Dmitri sighs. “So American in your expressions. So…human.” He turns back to the table, selecting another item—a small glass vial filled with dark-red liquid. “But you’re not human, Victor. You never were. And the sooner you accept that truth, the easier this will be for both of us.”

He uncorks the vial, and the scent of blood fills the room—rich, intoxicating, with an unfamiliar metallic undertone that makes my fangs ache in my gums. “Do you know what this is?” he asks.

I remain silent, fighting the hunger that rises unbidden.

“This is Lena’s blood,” Dmitri says softly. “Taken when you were both brought over to the pool party.

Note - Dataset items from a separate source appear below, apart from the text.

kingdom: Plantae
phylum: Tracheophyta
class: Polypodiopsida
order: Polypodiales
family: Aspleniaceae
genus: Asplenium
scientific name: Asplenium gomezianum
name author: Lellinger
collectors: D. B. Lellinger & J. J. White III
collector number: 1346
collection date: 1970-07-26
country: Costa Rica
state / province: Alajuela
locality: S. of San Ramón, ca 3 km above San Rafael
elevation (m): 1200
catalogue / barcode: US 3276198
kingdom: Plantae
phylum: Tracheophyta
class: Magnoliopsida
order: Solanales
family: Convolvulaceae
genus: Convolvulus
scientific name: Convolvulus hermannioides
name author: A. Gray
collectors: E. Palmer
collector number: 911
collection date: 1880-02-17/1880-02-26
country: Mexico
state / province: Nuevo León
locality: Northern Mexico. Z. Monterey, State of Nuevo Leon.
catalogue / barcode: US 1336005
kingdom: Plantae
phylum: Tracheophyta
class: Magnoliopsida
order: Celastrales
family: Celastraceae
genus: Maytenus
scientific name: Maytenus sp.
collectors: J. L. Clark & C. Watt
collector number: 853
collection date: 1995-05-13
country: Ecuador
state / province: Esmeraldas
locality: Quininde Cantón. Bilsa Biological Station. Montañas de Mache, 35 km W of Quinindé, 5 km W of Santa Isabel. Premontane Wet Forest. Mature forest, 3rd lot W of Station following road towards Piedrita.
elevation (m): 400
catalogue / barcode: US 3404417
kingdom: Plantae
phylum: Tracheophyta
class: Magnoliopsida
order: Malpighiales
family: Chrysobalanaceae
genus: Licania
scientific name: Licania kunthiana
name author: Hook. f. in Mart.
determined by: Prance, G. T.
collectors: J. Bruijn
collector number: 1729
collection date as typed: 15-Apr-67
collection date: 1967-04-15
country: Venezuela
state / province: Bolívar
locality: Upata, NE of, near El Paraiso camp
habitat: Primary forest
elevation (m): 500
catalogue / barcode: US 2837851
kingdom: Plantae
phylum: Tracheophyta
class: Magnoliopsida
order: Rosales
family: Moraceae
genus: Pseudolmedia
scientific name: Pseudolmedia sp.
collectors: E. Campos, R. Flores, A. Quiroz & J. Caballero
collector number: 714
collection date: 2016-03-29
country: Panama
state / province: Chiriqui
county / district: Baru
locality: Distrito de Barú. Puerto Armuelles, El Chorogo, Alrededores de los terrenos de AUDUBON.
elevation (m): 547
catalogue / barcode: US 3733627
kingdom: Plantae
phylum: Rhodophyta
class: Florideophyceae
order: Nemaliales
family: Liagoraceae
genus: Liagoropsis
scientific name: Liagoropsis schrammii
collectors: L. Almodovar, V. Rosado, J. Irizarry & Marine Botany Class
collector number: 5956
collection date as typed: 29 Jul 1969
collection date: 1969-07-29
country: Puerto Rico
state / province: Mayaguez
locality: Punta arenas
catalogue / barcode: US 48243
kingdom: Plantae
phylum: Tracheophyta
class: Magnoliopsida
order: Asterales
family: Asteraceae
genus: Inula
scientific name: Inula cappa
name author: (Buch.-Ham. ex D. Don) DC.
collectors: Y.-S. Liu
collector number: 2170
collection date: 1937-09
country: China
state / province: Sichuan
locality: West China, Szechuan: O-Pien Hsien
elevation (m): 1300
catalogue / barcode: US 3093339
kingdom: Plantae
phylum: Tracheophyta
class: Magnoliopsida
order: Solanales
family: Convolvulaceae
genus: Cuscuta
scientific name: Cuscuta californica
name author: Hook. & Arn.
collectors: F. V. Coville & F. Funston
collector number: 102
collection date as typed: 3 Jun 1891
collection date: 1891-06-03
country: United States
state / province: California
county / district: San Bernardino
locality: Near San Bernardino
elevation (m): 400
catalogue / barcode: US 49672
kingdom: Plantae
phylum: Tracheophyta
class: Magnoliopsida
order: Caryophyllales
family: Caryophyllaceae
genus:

Poor girl probably never noticed. There was so much going on, wasn’t there?”

The mention of the pool party brings back the memories of the girls. Katya and Tatiana.

My sisters.

I nearly vomit at the realization.

Dmitri grins, seeming to delight in my reaction, then holds the vial near my face, not quite touching it to my lips but close enough that the scent overwhelms my senses. I turn my head away, straining against the restraints.

“Fascinating,” Dmitri murmurs. “Such control for one so young. Perhaps a different approach is needed. A different emotion needs to be stoked.”

He returns the vial to the table and comes to stand at the head of the gurney once more, looking down at me with an almost paternal expression that turns my stomach.

“Let me tell you a story, Victor. About Elizabeth Short. The Black Dahlia, as the papers so colorfully named her.”

My body goes rigid at the mention of her name.

“She was special, you know. Not just because of her blood type, though that was certainly a factor. There was something…pure about her aura. Not pure in the evangelical sense, no she was quite the tawdry whore. But in spirit. A quality we look for in our subjects.” Dmitri begins pacing slowly around the gurney again. “We’d been watching her for months. Using Cohen’s organization to bring her into our orbit. Having her make deliveries, carry messages.”

“You manipulated her,” I say, thinking of the entries in Elizabeth’s diary that Lena had described. The Europeans. The warehouse. The strange symbols.